I have a remote control on/off DEWENWILS Remote Controlled Plugs, 13A/3120W Heavy Duty Wireless Light Switch, 30m/100ft Long Range, Programmable, CE and RoHS Listed, 2 Pack Sockets and 1 Remote : Amazon.co.uk: DIY & Tools
I run everything through a cyclone system DUST COMMANDER - Cyclone Filter Element/Dust Collector : Amazon.co.uk: DIY & Tools with a large air tight cabinet that I built myself from MDF.
I also have a couple of dust hubs, How to make the workshop Dust Hub - YouTube . One of them is the actual unit that Peter demonstrates in his video and another is one that I made myself (shown below)
These allow me to simultaneously fit tools requiring different exhaust port diameters without cause to connect and disconnect them. I also have a few Festool flexible dust pipes which link to various tools.

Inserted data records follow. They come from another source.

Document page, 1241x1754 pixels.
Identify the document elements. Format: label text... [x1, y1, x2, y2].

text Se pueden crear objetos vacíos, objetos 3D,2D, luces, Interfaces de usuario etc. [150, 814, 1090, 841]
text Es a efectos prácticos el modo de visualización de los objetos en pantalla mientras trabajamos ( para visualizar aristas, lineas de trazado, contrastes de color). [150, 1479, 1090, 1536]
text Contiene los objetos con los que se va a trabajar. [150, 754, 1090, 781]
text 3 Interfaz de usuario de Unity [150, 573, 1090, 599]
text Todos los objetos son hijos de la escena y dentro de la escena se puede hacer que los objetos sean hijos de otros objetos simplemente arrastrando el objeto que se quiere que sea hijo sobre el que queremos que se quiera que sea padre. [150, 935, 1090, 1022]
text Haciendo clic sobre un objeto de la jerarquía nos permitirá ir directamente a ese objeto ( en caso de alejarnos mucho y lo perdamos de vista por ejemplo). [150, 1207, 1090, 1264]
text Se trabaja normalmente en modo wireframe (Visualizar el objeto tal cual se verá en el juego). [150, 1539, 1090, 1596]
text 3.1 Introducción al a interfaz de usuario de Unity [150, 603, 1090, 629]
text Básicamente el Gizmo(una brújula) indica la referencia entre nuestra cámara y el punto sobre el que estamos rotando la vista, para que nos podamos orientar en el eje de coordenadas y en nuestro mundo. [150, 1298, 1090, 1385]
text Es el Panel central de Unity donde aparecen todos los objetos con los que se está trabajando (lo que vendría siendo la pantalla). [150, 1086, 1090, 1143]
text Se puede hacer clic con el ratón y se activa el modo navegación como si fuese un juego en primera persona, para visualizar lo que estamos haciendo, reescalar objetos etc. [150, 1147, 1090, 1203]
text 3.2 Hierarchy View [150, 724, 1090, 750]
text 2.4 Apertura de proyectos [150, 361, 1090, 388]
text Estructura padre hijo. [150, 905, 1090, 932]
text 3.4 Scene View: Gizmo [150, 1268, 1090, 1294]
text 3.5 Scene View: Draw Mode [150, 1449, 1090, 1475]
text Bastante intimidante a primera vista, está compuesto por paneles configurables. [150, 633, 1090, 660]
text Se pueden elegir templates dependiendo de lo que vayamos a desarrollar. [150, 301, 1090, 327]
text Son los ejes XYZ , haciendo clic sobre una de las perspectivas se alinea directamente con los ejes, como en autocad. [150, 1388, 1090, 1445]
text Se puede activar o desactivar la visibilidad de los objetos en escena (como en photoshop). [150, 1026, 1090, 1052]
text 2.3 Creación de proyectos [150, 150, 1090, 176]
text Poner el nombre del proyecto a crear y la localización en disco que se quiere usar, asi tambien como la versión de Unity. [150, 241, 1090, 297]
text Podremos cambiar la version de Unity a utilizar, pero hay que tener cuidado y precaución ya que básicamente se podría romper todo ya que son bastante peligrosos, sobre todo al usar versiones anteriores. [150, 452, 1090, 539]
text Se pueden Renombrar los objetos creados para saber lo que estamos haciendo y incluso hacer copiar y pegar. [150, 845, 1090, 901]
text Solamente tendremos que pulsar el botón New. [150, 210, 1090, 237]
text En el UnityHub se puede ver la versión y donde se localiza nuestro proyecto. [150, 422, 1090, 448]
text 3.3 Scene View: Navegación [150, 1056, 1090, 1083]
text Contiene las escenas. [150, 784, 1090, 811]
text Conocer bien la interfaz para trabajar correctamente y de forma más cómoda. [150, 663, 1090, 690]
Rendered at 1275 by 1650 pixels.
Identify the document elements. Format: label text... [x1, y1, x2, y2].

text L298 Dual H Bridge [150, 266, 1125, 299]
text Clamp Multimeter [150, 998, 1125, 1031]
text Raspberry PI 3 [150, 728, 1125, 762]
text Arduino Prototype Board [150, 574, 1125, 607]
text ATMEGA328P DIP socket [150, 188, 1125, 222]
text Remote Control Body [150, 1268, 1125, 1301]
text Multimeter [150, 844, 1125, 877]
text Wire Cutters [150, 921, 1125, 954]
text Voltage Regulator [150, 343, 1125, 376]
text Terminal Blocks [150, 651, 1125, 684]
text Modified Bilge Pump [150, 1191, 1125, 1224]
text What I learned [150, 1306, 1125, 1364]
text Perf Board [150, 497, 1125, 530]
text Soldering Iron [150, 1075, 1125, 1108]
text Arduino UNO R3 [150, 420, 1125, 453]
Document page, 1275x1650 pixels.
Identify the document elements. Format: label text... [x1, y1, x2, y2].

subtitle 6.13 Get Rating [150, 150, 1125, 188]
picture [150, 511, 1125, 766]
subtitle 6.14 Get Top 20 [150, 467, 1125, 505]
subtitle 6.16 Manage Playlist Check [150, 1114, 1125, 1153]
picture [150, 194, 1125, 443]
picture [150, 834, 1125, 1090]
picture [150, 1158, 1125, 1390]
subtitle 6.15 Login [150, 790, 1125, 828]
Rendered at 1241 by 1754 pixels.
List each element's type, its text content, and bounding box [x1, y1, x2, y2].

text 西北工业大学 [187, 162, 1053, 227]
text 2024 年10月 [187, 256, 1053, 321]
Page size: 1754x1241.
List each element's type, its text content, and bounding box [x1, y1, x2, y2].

The whole thing is ducted using 63mm Dust Extraction Kit | Axminster Tools
I'll be first to admit that this HPLV rig is larger than your budget but you can start small and build the system gradually.
Yes I saw that today although I tend not to use it with my table saw as I use a 'proper' dust extractor with that. I use the shop vac and auto switch with my drill press, sander and routers.I like how the ebay ad states don't use this with a table saw as one german gentleman found out
Ian - I must admit, this type of setup looks very tempting! Does all of this ducting connect to the Numatic and have enough power?? I'm wondering if I'd be able to do something like with one of these, or the Rutlands extractor as mentioned by a few people here. I only plan to have 1 tool with a larger port (table saw) - would it be feasible to cobble together some ducting and connectors so that this one machine could be permanently attached to the table saw, and also give me a couple of hoses to attach to other hand tools?
If you intend to Make a Fine-Dust Air Filter for your shop - maybe you could utilise a pair of these =I would definitely suggest a cyclone separator, they are very cheap and save tons of vac bags.
For the shop vac itself it doesn't matter too much as long as it works well.
However, a lot of the cheap ones have a poorly designed method of bag fitment and a huge amount of internal space is taken up by the filters making the capacity very small. Also often poorly designed switches and wheels, short hoses etc. which don't sound like much but will annoy you daily.
The very cheap B and Q or Lidl type ones will be noisy and you may struggle to get parts or bags later on as they change often.
Nilfisk are good, Numatic are good, the Bosch/Metabo/3M gas vacs are great as are the Festool ones.
A power takeoff is essential too.
Don't forget some kind of air filter for the light dust in the air, it makes a big difference. Cheap enough to buy or make.